Instructions for the task =
Using the passage on PET fibers in concrete frame joints, answer each question below.
(a) What fiber content, by weight of concrete, is reported as optimum?
(b) What action inside the concrete matrix gives PET fiber its potential for arresting crack formation?
(c) Which code defines the D-region?
*** Opening of Provided text ***
In all RC framed structures, the beam-column joints play an important role in the overall response of the frame structures under strong influence of seismic attack. To enhance the seismic capacity of the frame structures, steel fibers reinforced concrete (SFRC) has been incorporated in the joint region . Test results revealed that SFRC enhances flexural capacity, shear strength, ductility and energy dissipation capacity. In substitution of steel fiber polymeric fibers made of nylon, aramid, polypropylene, polyethylene and polyester has been used as concrete reinforcing materials. Various experimental studies [11, 12, 13] showed PET fiber has a potential use for enhancing the mechanical properties of concrete that can replace steel fiber. The fiber content generally varies from 0.1 to 1.0%. However, a fiber content of 0.5% by weight of concrete is reported as an optimum percentage . Seismic parameters such as load resisting capacity, ductility, energy dissipation capacity and stiffness of beam-column connection improve when a concrete mix incorporating PET fiber is use at the joint region .
Due to various negative aspect possessed by recycled aggregate for concrete production, the seismic performance of frame structure made of RCA may be lower than those of conventional concrete. Like the conventional concrete, various techniques may be employed for improving the mechanical properties of RCA concrete. One such technique on a particularly use of PET fibers for enhancing the mechanical strength and energy dissipation capacity of RCA has been reported . The study reveals that a significant enhancement in tensile, flexural and energy dissipation capacity was achieved. Also, PET fiber has a potential for arresting crack formation due to fiber-bridging action inside the concrete matrix. Thus, it is expected that use of PET fiber in the joint region of an RC frame would delay the crack formation and crack growth. This would result in enhancement of displacement ductility due to delayed bond failure and hence overall improved the seismic performance of the frame structures. Therefore, the main objectives of this study is to investigate the structural behavior of an RC frame prepared with RCA concrete and strengthened using PET fibers within the joint region and partly in both column and beams, which is the D-region as defined by ACI 318-08 .
*** Close of Provided text ***
*** Opening of Records supplied ***
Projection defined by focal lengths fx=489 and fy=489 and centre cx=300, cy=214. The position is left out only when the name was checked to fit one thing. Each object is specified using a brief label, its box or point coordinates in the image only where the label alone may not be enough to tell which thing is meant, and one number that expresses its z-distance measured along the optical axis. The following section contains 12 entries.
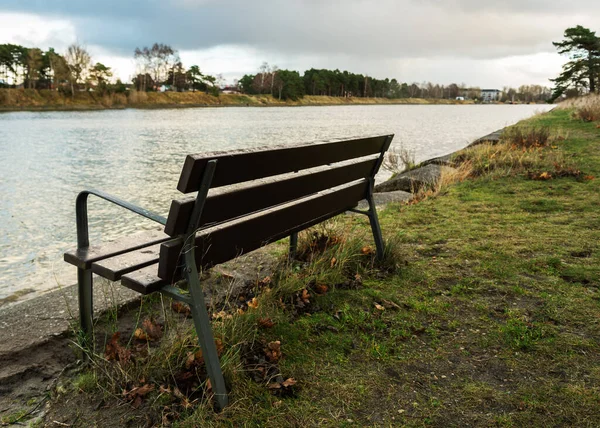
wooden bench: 2.17
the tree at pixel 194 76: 99.25
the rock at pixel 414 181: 8.75
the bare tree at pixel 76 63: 72.38
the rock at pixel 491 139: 14.13
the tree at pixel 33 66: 72.88
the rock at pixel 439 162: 10.98
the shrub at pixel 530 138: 12.17
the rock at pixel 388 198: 7.54
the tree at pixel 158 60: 95.44
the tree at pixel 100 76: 74.81
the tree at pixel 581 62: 46.79
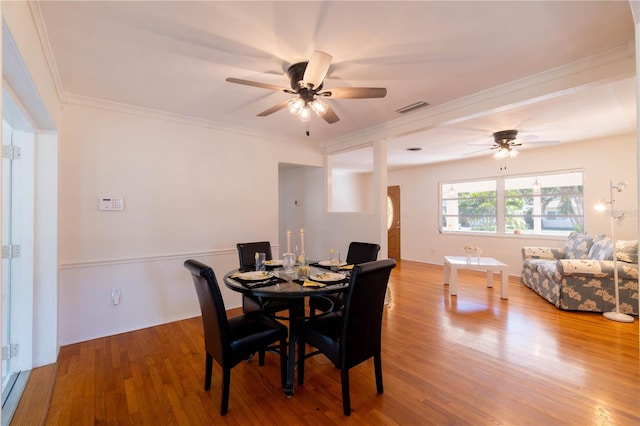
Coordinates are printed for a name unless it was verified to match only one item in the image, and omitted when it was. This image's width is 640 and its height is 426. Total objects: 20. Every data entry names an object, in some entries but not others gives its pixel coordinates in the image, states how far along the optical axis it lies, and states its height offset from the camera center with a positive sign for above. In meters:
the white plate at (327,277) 2.27 -0.50
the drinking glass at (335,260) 2.77 -0.43
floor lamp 3.41 -1.17
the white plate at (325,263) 2.88 -0.48
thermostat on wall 3.16 +0.13
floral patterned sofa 3.55 -0.84
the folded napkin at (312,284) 2.19 -0.52
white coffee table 4.30 -0.79
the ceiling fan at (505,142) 4.30 +1.09
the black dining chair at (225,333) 1.94 -0.83
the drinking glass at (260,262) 2.65 -0.42
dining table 2.08 -0.53
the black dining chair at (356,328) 1.91 -0.80
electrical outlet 3.21 -0.88
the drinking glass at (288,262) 2.74 -0.44
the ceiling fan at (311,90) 2.10 +0.97
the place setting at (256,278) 2.24 -0.50
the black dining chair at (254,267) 2.79 -0.55
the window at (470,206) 6.38 +0.19
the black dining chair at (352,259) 2.88 -0.50
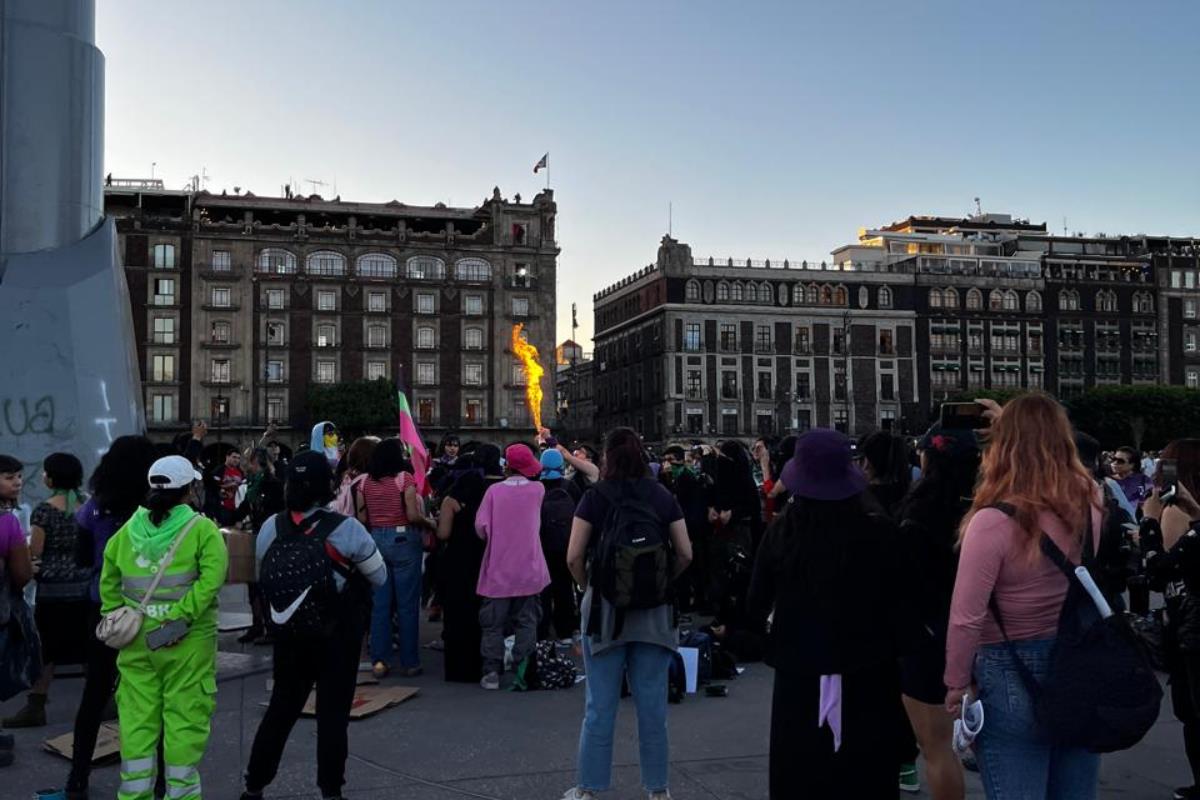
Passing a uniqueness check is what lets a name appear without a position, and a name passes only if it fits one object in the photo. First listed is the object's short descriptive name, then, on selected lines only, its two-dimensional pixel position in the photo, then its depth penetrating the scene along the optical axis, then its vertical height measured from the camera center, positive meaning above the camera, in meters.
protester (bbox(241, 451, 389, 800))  5.29 -0.95
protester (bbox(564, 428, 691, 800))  5.31 -0.94
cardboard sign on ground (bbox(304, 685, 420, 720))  7.33 -1.75
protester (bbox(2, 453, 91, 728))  6.79 -0.84
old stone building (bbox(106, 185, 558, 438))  68.38 +8.56
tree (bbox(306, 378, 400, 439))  66.94 +2.10
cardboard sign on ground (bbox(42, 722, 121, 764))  6.17 -1.67
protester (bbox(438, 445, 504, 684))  8.69 -1.05
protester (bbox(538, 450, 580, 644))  9.60 -0.95
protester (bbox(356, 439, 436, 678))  8.70 -0.77
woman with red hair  3.49 -0.52
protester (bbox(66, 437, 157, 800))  5.45 -0.46
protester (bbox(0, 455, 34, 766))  5.66 -0.60
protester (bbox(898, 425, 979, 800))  4.52 -0.55
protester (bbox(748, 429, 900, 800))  3.99 -0.72
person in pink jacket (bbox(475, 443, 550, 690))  8.38 -0.88
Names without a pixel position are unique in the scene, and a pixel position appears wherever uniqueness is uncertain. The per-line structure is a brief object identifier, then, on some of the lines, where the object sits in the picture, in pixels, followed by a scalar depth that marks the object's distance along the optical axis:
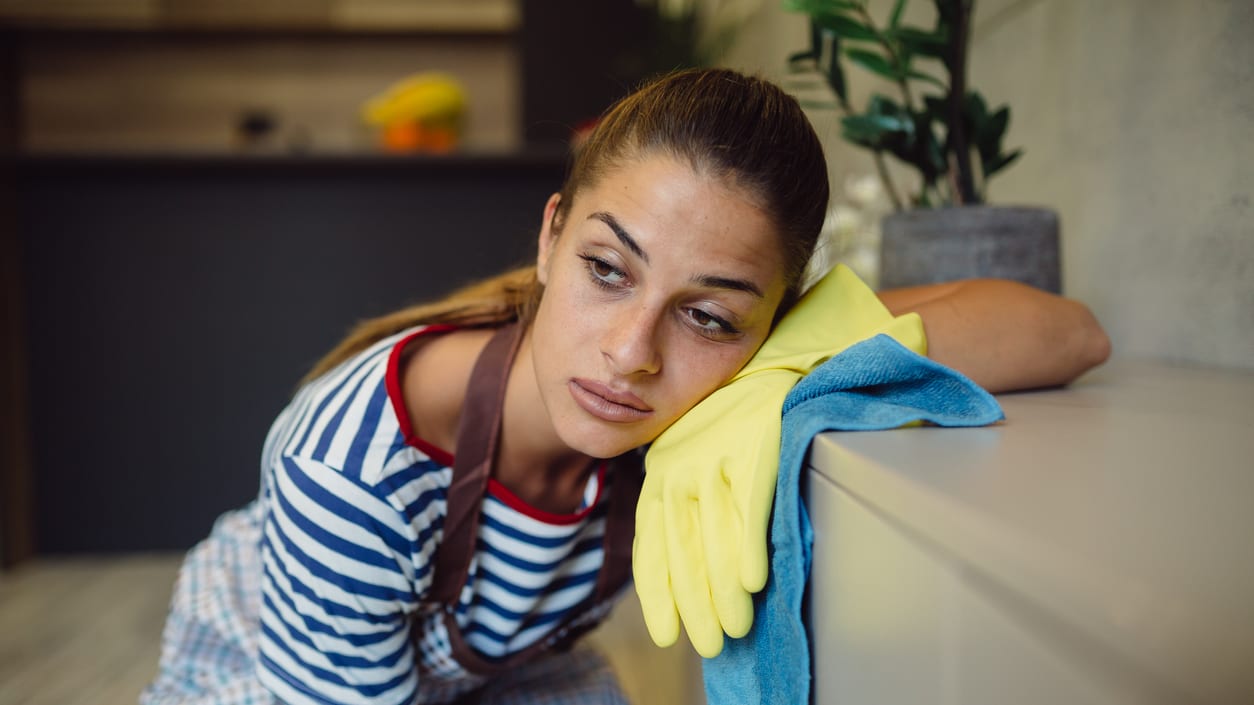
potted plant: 0.87
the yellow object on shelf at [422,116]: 2.53
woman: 0.61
*** Close of Records supplied ***
Task answer =
(a) 0.5%
(b) Fiber-bridging action
(c) ACI 318-08